SEOUL, April 24 (UPI) -- South Korea's 10-year push to privatize troubled state-controlled companies has hit a snag as the pro-labor Roh Moo-hyun government bowed to unionists' opposition to the privatization drive.
Analysts warn an aborted drive to privatize the ailing public sector would increase the financial burden on taxpayers and eventually lead to a downgrade in the country's sovereign credit rating.
The government retreated on the reform drive earlier this week when it decided to shelve its plan to sell off the heavily indebted railway operations to private business concerns.
After a face-off with the labor union of the state-run Korea National Railroad that had threatened to stage massive strikes, the government agreed to seek an alternative to privatization and build a social consensus before launching a new cost-cutting program.
Officials said the government would continue to control railway tracks and establish a state enterprise to restructure their operations, instead of privatizing the industry immediately.
Transportation Minister Choi Jong-chan explained the KORAIL would be transformed into a public company in a preliminary process for the long-term privatization. "This phased privatization would prevent sudden job losses that an immediate change in ownership would cause," a ministry spokesman said.
But many analysts have raised doubts over the "phased privatization" because the labor union insists the government has agreed to "scrap privatization and seek an alternative jointly with the union."
The dispute is just one of many hurdles in the way of the railway industry privatization as the nation's other railway arms, the Korea High Speed Rail Construction Authority, is also under strong labor opposition.
Some critics say the cancelled railway privatization is a result of Roh's pro-labor policy. Roh indicated his government would not seek the railway privatization, saying the country's network infrastructure business should remain government control "for the sake of the public interest."
Roh's aides sad the newly inaugurated president had offered a cautious approach to the privatization of the government-owned companies, which could trigger labor protests.
"We don't think that privatization is the sole way to rescue the public sector," said a senior presidential official told United Press International. "It would be hard to bring competition into the railway business even if it is privatized," the official said who requested anonymity.
Officials also indicated the government would drop plans to privatize other key public corporations -- the electricity utility and gas industry.
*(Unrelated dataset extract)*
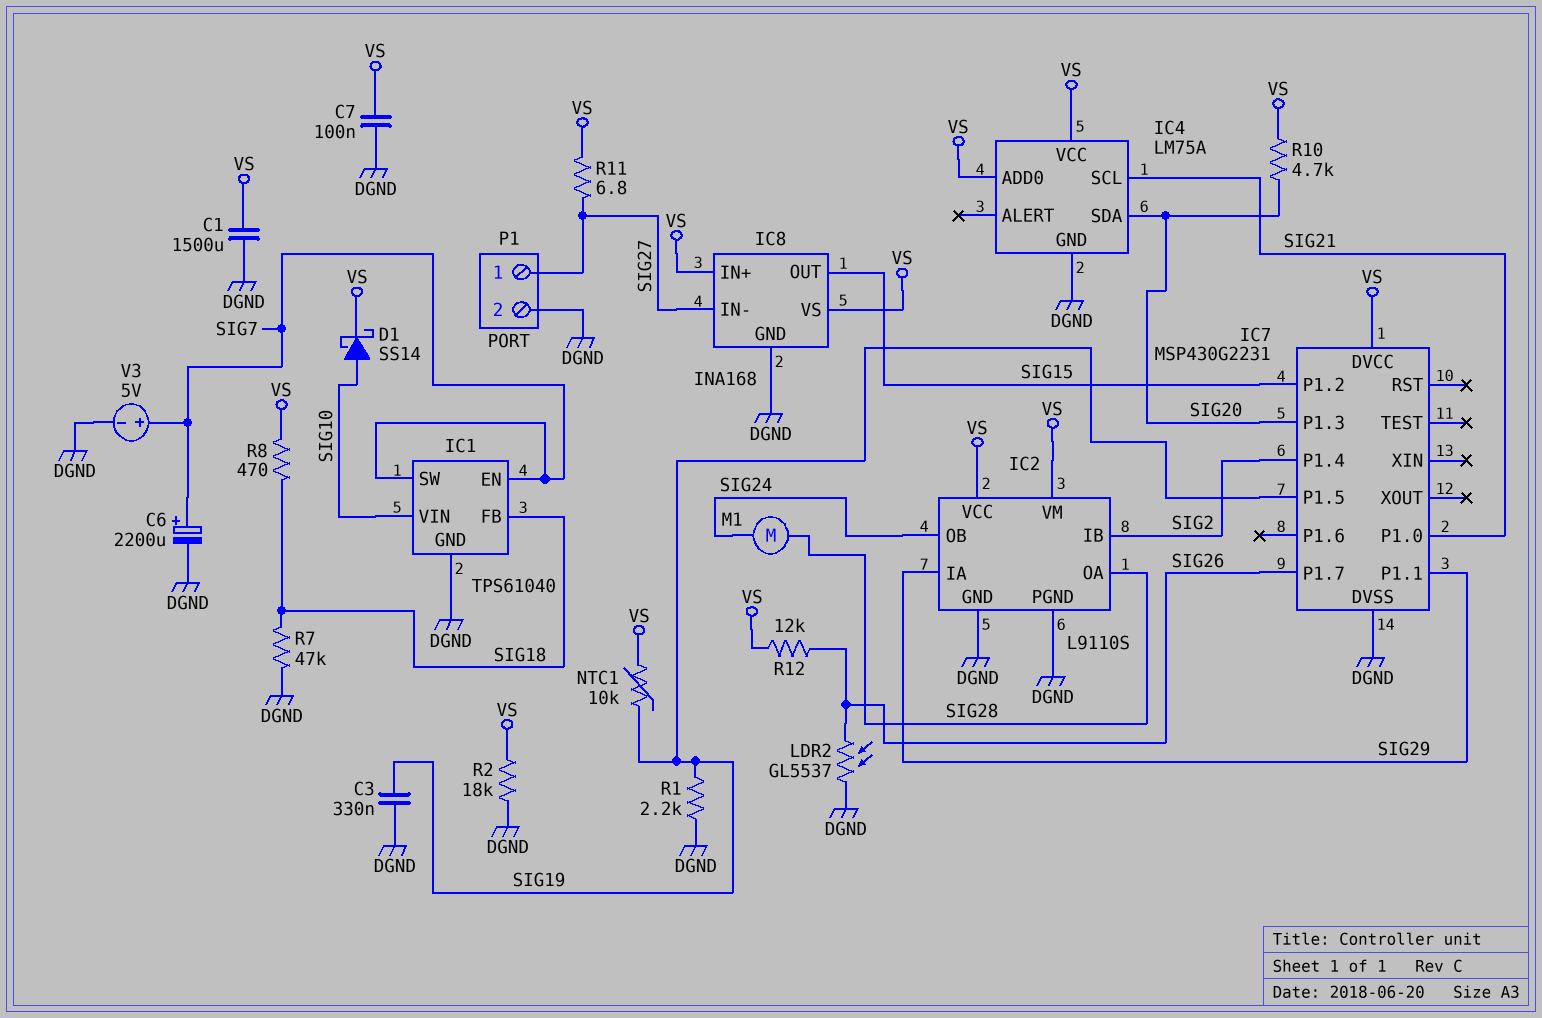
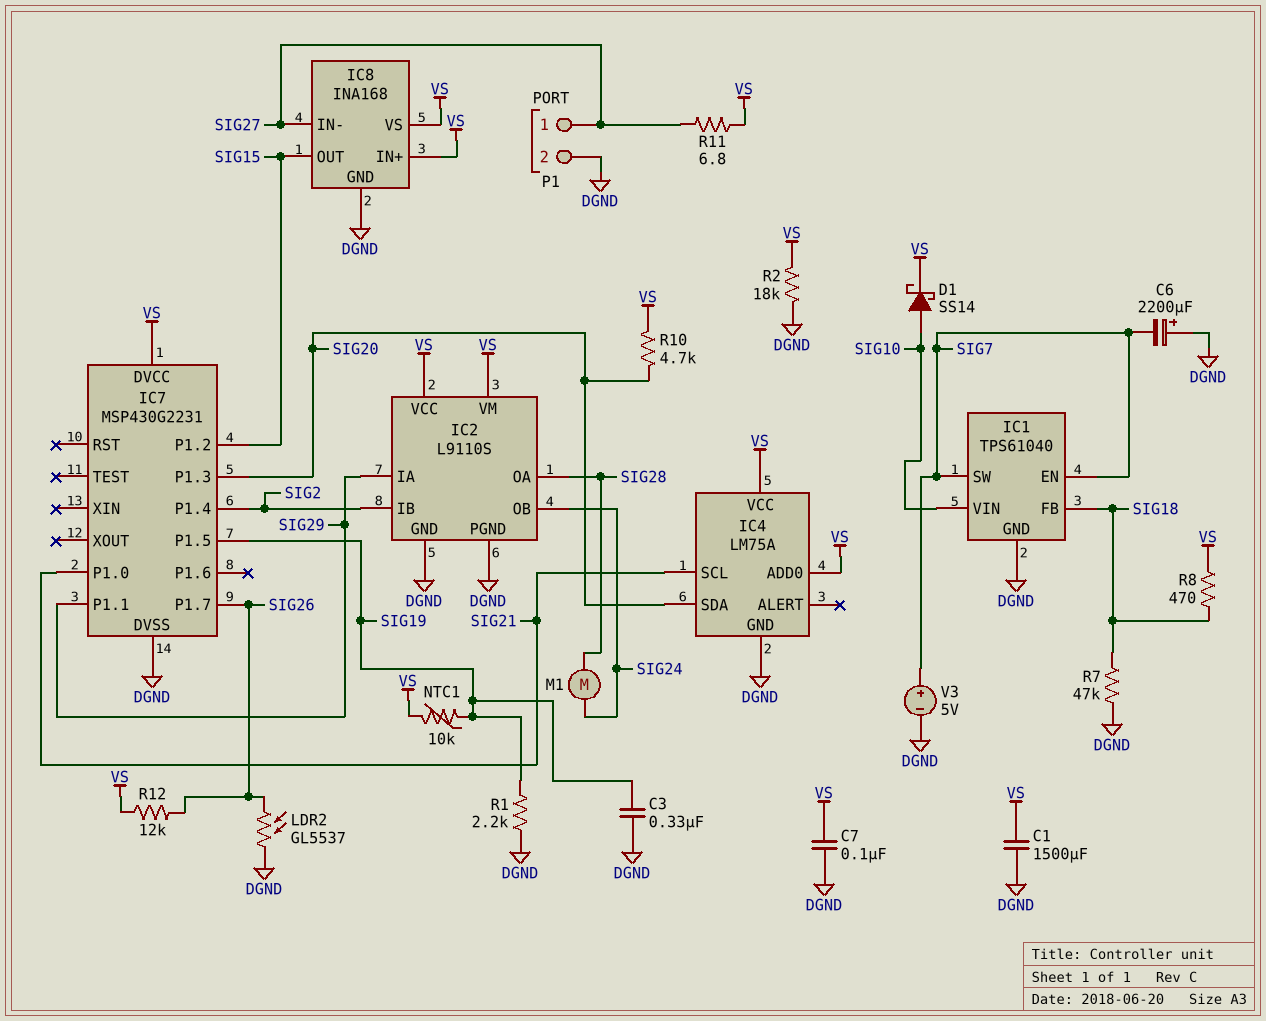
C6: 2200uF (plus SIG7, minus DGND) -> 2200uF (plus DGND, minus SIG7)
South Korea has carried out programs to privatize 12 main state-run businesses in the wake of the 1997-98 financial crisis that forced the country to go to the International Monetary Fund for a record $58 billion bailout to avoid a national debt default.
Roh's predecessor, Kim Dae-jung sold off eight of the 12 companies, including steel giant Pohang Iron and Steel Co, and the telecommunication service, during his five-year term that ended last February.
The four main monopoly utilities, in electricity, gas and residential heating -- have also been under the privatization process.
Kim's government has split state-run Korea Electric Power Corp's power generation operations into six companies in hopes of selling five of them as part of efforts to speed up the privatization. If the plan is successfully implemented, the only remaining government-controlled sector would be electricity transmission with small working capital requirements.
The previous government also had proposed to split Korea Gas Corp, the country's sole gas distributor, to help sell them.
Analysts say the Roh government is misguided for backpedaling on privatization and called for continuous efforts to sell off ailing state-owned sectors.
The railway sector currently has an excess of $6.9 billion in accumulated losses, and is losing $491 million to $574 million annually. Industry analysts forecast its accumulated loss could reach $41 billion by 2020.
South Korea is among the few countries that still operates with state-run railway industries, along with India, Sri Lanka, Russia and North Korea, analysts say.
"The government is urged to push for privatization, which will encourage competition based on market principles," said Kim Dong-gun, a Seoul National University professor.
Kang Eung-sun, an economic commentator at the Maeil Business Newspaper, warned the worsening situation at the state-owned companies would increase the financial burdens on taxpayers. "The government will have to make up for huge losses with taxpayers' money in the years ahead," he said.
Local brokerages also said the suspension of the 10-year government-led privatization plan would negatively affect foreign investors. "The government may reverse its course again one or two years later by re-employing the privatization campaign to ease taxpayers' burden," said an analyst at Seoul-based foreign security firm.
Some analysts say the aborted privatization of the railway sector would spark stronger labor opposition to a government plan to sell off state-run Chohung Bank.
The government has proposed to sell its 80-percent stake at the ailing bank to Shinhan Finance Holding Co, South Korea's fourth largest lender.
The labor union at Chohung has vowed to make all-out efforts to prevent privatization which it says will result in massive layoffs, calling for the lender's independent survival.